This study adhered to the targeted thematic analysis. The analysis was divided into three steps: (1) Read the interview data repeatedly to familiarize with the content of the data. The sentence reflecting the factors affecting the rehabilitation exercise of patients was taken as the segmentation point of the minimum unit to form the minimum analysis unit and code them. This step is performed by 1 coder; (2) Determine the classification outline according to the COM-B model. The meaningful units were then categorized according to the classification outline by two trained coders. For the categories that are prominent, we will summarize to form a theme. (3) Report the results of our analysis, interpret the results, and form relationships between data and themes. Representative examples were extracted from the data.

Quality Control

To ensure the rigor of the study, four criteria were adopted: credibility, dependability, confirmability and transferability. The credibility issue is addressed through member checks, and participants have the opportunity to review and verify the identified topics and sub-topics. The research team included experts in joint surgery and nursing, who reviewed and confirmed the topics. For dependability, two researchers independently analyzed and coded the data. To enhance confirmability, researchers held group discussions to explore and exchange their thoughts and insights on this study. For transferability, a detailed and clear description of the research design, participants, data collection and analysis was provided.

Ethical Considerations

The study was approved by the Tianjin Hospital Ethics Committee (2024–109), and it complies with the Declaration of Helsinki. All participants were informed about the study’s objectives and provided informed written consent including permission to publish anonymized direct quotes before the interview. During the study’s description participants had the right to withdraw.

Results

Participants

A total of 15 patients were formally interviewed for this study. To protect the privacy of the participants, they were coded as N1 to N15. More detailed demographic characteristics are presented in Table 1. With the guidance of the Behavior Change Wheel framework, the qualitative analysis of interview data identified three main themes influencing the rehabilitation exercise behavior among elderly rotator cuff repair patients: (1) Rehabilitation exercise capability-related factors; (2) The influence of external environmental opportunity-related factors; (3) Motivation-related factors for adherence to rehabilitation exercise behavior. The themes and subthemes are described below (Table 2).

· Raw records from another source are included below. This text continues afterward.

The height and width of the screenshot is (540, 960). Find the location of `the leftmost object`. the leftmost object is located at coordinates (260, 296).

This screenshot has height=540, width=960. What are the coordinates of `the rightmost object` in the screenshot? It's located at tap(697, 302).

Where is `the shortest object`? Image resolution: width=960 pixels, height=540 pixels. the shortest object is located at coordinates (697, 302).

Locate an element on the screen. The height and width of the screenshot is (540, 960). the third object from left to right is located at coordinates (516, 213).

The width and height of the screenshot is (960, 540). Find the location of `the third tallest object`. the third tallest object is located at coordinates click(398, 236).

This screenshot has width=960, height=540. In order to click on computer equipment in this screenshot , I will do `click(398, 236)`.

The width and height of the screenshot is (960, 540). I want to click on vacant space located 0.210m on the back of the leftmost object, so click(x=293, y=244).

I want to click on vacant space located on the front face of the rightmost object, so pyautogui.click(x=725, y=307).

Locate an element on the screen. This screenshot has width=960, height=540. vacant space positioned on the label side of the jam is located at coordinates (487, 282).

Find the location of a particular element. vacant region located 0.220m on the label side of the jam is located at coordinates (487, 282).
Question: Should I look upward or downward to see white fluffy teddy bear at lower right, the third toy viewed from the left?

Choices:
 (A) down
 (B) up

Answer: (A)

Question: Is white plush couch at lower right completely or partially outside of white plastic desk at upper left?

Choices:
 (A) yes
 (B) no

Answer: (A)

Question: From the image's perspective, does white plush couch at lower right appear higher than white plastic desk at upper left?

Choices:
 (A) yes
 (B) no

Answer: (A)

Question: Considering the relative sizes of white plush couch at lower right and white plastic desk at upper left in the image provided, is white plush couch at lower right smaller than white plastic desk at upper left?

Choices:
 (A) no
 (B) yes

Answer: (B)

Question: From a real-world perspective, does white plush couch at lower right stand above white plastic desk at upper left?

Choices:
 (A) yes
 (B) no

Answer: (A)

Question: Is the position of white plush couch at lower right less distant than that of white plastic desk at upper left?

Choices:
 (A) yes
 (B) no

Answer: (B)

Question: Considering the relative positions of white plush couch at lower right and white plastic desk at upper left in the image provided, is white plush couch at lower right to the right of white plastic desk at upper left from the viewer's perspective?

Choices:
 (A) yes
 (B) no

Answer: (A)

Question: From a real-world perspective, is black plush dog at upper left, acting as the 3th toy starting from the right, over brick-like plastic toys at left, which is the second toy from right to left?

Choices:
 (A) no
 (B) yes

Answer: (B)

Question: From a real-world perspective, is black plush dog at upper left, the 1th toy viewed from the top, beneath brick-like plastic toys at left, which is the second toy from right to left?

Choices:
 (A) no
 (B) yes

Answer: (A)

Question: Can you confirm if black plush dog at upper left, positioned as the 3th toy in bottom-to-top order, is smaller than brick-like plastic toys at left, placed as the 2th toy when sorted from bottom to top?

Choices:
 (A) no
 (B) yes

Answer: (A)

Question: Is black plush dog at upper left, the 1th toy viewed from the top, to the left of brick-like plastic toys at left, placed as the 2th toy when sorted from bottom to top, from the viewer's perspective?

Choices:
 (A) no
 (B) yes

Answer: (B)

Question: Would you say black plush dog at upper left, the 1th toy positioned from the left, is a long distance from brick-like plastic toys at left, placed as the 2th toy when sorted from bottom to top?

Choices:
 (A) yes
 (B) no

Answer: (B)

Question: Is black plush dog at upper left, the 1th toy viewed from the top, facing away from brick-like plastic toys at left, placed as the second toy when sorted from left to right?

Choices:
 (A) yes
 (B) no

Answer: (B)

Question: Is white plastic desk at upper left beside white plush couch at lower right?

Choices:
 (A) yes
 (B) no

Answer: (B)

Table 1 Characteristics of Participants (N=15)

Table 2 Themes, Subthemes, and Representative Quotes From the Interviews

Theme 1: Rehabilitation Exercise Capability-Related Factors

The rehabilitation exercise capability-related factors included physical ability and the psychological abilities. Participants reported that their physical skills and knowledge changed their rehabilitation exercise behavior.

Subtheme 1: Rehabilitation Exercises Exacerbate Postoperative Pain

Long-term adherence to rehabilitation exercises by patients after rotator cuff repair is a key prerequisite for functional recovery, but because the postoperative wounds have not yet healed, patients’ pain increases during rehabilitation exercises, which severely limits their ability to perform rehabilitation exercises, and some patients even interrupt rehabilitation due to fear of pain. (p1): The main difficulty in the rehabilitation exercise process was painful, and the neck pulling also felt painful after the surgery, making it difficult for me to keep going. (p9): “I am now afraid of rehabilitation exercises and the mental tension combined with the pain made me want to give up at one point. My rehabilitation therapist told me that the less I relax my muscles, the more tense they get and the more painful they become, but I cannot relax!” (p4): “I am sensitive to pain, the first exercise is very painful, once to give up, feel do not want to practice again, after taking painkillers feel much better.” (p5): Rehabilitation exercises don’t hurt when you don’t exert yourself, and they hurt when you do. No exercise when it hurts, exercise when it doesn’t hurt.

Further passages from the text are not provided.